A similar scene played out a few weeks later when the Ogden Museum of Southern Art restarted its “Ogden After Hours” Thursday night music series with James Andrews, who played a spirited set of New Orleans second line music (“Bourbon Street Parade”, “Lil’ Liza Jane”, “When the Saints Go Marching In”). With more than 600 people there, it felt like things were back to normal. Outside, though, many of the buildings on Camp Street remained vacant and still had plywood covering the windows.
The reality of New Orleans now is that it’s a long, narrow city that exists within ten or so blocks of the Mississippi River. Galactic’s Vogel suggested Magazine Street is the new Main Street and St. Charles Avenue is the new edge of town. Along that stretch, from the foot of Carrollton Avenue at the western end to the French Quarter at the east, it’s easy for life to feel relatively normal. In the Bywater, the riverfront stretch northeast of the French Quarter, normalcy is returning, though electricity remains undependable.
Fifteen to twenty blocks from the Mississippi, the reality of the city’s condition is clearer. Look away from the river across St. Claude Avenue from the Bywater at night and the neighborhood is not just empty but pitch black. There are no signs of life between St. Claude and Lake Pontchartrain. Uptown, Washington Avenue still has water lines eight or so feet above the street on houses, showing how high the floodwaters were. Duct-taped refrigerators full of foul, rotting food sit in front of houses where people live again, and there are few along Washington or in the neighborhood around it.
Mid-City, which hosts the New Orleans Jazz & Heritage Festival, is just starting to recover. Festival organizers say they’re planning not only to go forward with this year’s Jazz Fest, but to make it a big one. The Lower Ninth Ward remains sufficiently devastated that some homeowners can still only check on their houses from buses touring the neighborhood, and Lakeview — the neighborhood flooded by the 17th Street Canal breach — retains a pile of sodden sheetrock, carpet and trash on the West End Boulevard neutral ground as a symbol of its destruction. The pile dwarfs the empty houses on either side and the city’s highest natural feature, Monkey Hill at the Audubon Zoo.

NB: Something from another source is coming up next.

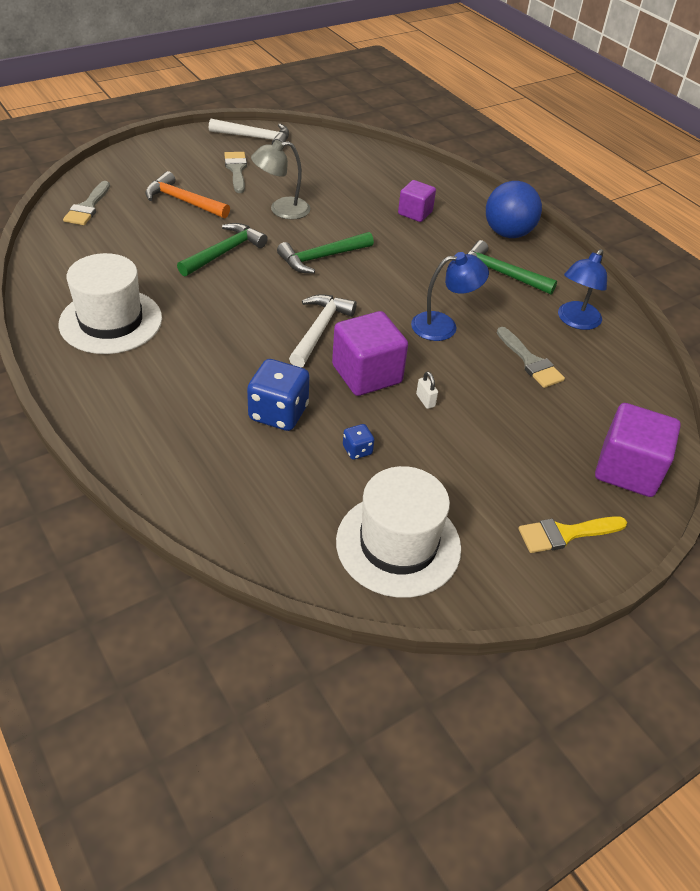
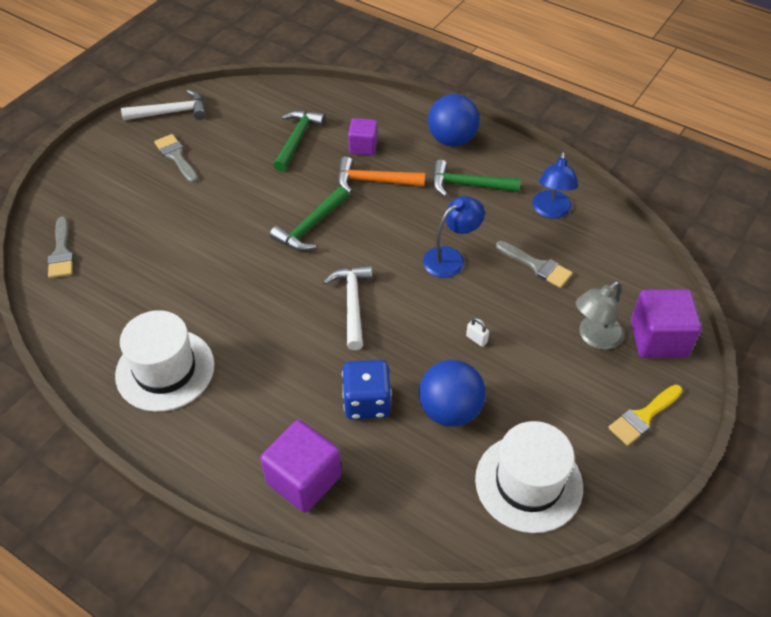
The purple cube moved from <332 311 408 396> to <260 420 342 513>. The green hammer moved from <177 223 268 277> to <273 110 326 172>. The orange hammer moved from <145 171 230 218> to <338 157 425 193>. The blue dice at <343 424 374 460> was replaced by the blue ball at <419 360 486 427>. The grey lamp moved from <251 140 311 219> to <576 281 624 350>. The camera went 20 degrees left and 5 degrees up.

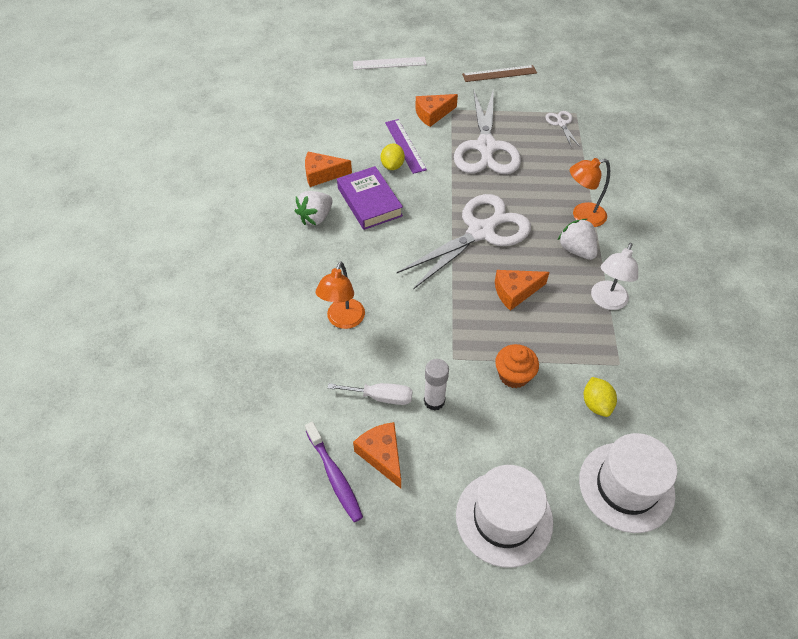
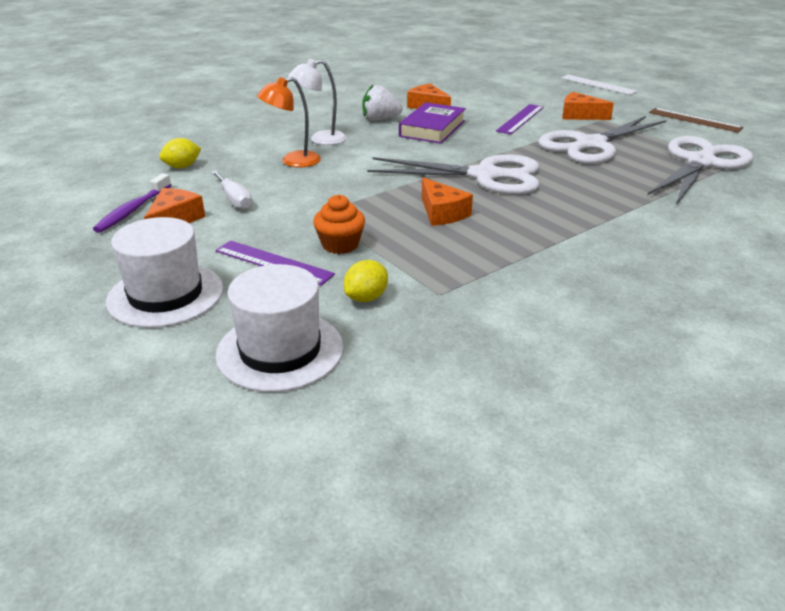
The yellow lemon moved from <381 144 405 170> to <159 138 201 168>. The purple ruler at <215 241 335 286> appeared. The white lamp moved from <591 243 638 310> to <288 59 347 145>. The orange cheese at <495 270 549 311> turned 150 degrees counterclockwise. The white scissors at <545 111 580 148> changed to 2.32 times the size. The white glue stick at <424 359 449 411> disappeared. The white strawberry at <557 219 598 260> disappeared. The orange lamp at <570 158 610 227> disappeared. The camera went 50 degrees right and 20 degrees down.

In light of that destruction, New Orleanians’ ability to celebrate the smallest victories is charming and valuable. The epitome of that was “Thanksgiving: The Musical,” Thanksgiving eve at Tipitina’s. Like the jam shows earlier in the month, it featured a mix of musicians, including Theresa Andersson and members of World Leader Pretend, the Bally Who?! and Cowboy Mouth, but instead of jamming, they performed a fractured version of the Thanksgiving story with new lyrics adapted to classic songs. “Shine On You Crazy Diamond” became the soundtrack to the pilgrims’ voyage on the Mayflower, and the Rent number “Seasons Of Love” brought the Indians and pilgrims together. It was inspired silliness, and captured the sense of play that’s an essential part of the city’s character.